# Exercise requirements:
Using the data beneath this instruction, retype only the lines from the one that contains "thumb ip: (1026, 816)" down to the one that contains "index mcp: (498, 271)", both included, exactly as they appear.

(Items from a dataset)
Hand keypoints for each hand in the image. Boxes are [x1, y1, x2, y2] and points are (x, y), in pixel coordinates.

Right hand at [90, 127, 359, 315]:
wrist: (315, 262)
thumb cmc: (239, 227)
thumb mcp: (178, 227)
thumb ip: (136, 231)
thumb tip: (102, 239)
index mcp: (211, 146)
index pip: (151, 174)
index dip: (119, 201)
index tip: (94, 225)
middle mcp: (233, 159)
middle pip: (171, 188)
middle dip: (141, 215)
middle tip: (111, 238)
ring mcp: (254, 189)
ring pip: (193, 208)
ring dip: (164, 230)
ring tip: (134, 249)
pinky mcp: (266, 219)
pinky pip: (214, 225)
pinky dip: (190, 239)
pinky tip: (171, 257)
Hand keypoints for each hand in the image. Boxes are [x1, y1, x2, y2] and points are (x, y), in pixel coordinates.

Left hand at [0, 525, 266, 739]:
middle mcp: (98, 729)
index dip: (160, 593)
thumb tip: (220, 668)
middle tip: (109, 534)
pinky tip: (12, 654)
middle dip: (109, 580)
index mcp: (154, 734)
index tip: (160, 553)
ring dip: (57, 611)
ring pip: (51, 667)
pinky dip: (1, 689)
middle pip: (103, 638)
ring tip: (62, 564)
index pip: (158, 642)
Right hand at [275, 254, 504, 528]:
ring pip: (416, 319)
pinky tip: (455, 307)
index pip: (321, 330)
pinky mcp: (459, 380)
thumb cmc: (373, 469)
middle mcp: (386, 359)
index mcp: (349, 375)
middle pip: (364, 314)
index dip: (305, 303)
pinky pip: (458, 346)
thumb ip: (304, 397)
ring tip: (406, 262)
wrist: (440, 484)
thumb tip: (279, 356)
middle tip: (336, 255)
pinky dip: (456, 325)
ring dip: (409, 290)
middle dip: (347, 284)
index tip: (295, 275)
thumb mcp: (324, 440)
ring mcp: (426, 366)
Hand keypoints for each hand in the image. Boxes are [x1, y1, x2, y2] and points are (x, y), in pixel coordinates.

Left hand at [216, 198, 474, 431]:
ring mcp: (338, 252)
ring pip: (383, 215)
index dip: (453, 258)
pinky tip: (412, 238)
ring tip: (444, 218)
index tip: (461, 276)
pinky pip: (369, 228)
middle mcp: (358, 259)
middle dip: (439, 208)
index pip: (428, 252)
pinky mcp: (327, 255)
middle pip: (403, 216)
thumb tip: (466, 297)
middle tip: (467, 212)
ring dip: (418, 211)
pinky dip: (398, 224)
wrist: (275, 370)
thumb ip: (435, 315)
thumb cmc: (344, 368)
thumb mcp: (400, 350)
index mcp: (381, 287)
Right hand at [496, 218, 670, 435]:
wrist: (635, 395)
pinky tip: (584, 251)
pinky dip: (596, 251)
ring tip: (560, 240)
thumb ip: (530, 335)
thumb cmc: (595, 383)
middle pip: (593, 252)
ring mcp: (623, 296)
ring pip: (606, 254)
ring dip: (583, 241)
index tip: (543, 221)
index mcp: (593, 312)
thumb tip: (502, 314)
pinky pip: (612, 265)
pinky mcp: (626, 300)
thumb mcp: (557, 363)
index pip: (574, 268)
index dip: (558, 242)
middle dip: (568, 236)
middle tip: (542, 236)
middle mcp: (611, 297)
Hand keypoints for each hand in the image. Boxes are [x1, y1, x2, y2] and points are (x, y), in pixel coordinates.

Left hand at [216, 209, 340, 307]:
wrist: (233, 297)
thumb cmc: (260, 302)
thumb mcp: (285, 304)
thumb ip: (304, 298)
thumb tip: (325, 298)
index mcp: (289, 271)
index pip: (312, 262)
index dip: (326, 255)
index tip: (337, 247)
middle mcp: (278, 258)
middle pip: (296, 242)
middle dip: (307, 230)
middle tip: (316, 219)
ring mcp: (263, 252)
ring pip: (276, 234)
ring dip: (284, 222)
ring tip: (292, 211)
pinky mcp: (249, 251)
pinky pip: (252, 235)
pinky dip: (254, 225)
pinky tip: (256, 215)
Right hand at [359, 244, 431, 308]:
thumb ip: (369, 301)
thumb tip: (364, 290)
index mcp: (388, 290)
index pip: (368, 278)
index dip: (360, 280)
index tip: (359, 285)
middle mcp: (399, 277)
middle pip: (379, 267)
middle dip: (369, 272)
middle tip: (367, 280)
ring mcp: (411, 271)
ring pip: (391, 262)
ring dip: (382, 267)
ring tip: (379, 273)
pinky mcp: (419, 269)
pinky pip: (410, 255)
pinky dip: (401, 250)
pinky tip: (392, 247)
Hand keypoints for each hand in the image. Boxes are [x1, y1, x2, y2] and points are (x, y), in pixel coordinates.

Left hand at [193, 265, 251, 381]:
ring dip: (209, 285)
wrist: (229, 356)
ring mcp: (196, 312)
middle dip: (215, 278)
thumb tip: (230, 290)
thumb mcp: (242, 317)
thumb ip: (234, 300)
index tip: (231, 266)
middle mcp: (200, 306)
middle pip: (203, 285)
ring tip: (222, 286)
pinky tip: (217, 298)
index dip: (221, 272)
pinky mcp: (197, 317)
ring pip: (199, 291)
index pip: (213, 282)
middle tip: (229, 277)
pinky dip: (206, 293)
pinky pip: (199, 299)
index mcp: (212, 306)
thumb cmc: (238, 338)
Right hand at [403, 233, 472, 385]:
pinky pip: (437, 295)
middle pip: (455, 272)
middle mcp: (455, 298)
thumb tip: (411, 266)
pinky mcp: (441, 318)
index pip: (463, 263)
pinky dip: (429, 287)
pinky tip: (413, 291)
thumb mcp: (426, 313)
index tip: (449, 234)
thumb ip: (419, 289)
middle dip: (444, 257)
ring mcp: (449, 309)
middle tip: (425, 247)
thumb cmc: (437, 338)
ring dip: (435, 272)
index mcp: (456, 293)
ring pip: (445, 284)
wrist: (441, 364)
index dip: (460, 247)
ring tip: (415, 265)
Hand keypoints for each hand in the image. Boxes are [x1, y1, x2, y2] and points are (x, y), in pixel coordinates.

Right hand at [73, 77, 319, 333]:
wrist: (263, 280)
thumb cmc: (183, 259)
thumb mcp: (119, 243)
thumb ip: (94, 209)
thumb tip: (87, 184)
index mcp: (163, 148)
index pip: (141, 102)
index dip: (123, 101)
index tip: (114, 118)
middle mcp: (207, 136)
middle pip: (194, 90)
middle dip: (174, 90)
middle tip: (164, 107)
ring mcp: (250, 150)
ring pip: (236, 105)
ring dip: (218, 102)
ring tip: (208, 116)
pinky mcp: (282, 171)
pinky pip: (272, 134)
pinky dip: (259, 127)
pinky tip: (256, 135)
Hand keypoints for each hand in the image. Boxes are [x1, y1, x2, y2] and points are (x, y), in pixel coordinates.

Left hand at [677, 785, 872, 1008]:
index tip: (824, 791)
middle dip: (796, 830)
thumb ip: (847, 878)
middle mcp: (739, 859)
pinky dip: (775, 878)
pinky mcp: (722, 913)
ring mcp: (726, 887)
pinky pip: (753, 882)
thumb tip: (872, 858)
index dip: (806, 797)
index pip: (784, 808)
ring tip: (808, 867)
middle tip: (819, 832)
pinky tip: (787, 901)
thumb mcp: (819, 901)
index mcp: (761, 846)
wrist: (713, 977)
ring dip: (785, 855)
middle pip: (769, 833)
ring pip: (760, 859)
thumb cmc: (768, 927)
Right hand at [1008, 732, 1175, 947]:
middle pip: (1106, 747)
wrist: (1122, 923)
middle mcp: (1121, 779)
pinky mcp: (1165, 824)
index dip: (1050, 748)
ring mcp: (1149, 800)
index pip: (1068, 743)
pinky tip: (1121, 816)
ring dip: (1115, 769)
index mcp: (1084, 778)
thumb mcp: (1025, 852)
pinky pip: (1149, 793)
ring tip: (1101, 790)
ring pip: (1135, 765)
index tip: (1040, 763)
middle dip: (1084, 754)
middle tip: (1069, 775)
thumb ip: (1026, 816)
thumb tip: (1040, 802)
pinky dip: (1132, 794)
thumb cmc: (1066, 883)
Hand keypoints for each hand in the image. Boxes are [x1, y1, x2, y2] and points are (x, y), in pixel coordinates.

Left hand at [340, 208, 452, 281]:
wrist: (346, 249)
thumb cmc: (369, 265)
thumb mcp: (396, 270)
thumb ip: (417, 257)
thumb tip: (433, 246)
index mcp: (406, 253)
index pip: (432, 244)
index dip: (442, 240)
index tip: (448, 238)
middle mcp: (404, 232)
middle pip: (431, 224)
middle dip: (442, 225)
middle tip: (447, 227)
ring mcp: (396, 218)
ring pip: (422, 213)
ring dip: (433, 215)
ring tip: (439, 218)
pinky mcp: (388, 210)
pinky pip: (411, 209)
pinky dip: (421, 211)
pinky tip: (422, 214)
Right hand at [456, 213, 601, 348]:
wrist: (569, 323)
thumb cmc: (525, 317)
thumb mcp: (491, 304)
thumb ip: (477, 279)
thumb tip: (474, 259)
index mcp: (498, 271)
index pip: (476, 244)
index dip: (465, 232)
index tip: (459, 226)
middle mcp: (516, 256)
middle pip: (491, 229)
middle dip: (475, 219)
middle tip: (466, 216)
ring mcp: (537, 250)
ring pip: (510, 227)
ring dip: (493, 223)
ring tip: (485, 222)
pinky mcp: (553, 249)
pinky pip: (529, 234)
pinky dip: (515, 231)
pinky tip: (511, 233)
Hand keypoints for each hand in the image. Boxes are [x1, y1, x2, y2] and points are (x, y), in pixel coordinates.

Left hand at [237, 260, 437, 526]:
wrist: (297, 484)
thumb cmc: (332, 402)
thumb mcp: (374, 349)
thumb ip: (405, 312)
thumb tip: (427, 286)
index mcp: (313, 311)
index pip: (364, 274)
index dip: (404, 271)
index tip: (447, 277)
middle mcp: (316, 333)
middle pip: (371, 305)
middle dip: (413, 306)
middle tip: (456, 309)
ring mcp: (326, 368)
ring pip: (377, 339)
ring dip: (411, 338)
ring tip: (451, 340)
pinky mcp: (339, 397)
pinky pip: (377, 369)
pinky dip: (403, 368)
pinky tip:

# Expected answer:
thumb ip: (1026, 816)
thumb tip: (1040, 802)
pinky dip: (1132, 794)
thumb cmc: (1066, 883)
Hand keypoints for each hand in the image. Boxes are [x1, y1, x2, y2] and points are (x, y), in pixel coordinates.

Left hand at [340, 208, 452, 281]:
wrist: (346, 249)
thumb cmc: (369, 265)
thumb mcp: (396, 270)
thumb ip: (417, 257)
thumb tip: (433, 246)
index mcp: (406, 253)
index pip: (432, 244)
index dip: (442, 240)
index tip: (448, 238)
middle mcp: (404, 232)
middle pip: (431, 224)
middle dip: (442, 225)
middle tip: (447, 227)
ring mcp: (396, 218)
ring pip: (422, 213)
ring dip: (433, 215)
ring tip: (439, 218)
pinky mcp: (388, 210)
pinky pip: (411, 209)
pinky dip: (421, 211)
pinky tip: (422, 214)
Right hand at [456, 213, 601, 348]:
wrist: (569, 323)
thumb cmc: (525, 317)
thumb mcp: (491, 304)
thumb ip: (477, 279)
thumb tip: (474, 259)
index mcp: (498, 271)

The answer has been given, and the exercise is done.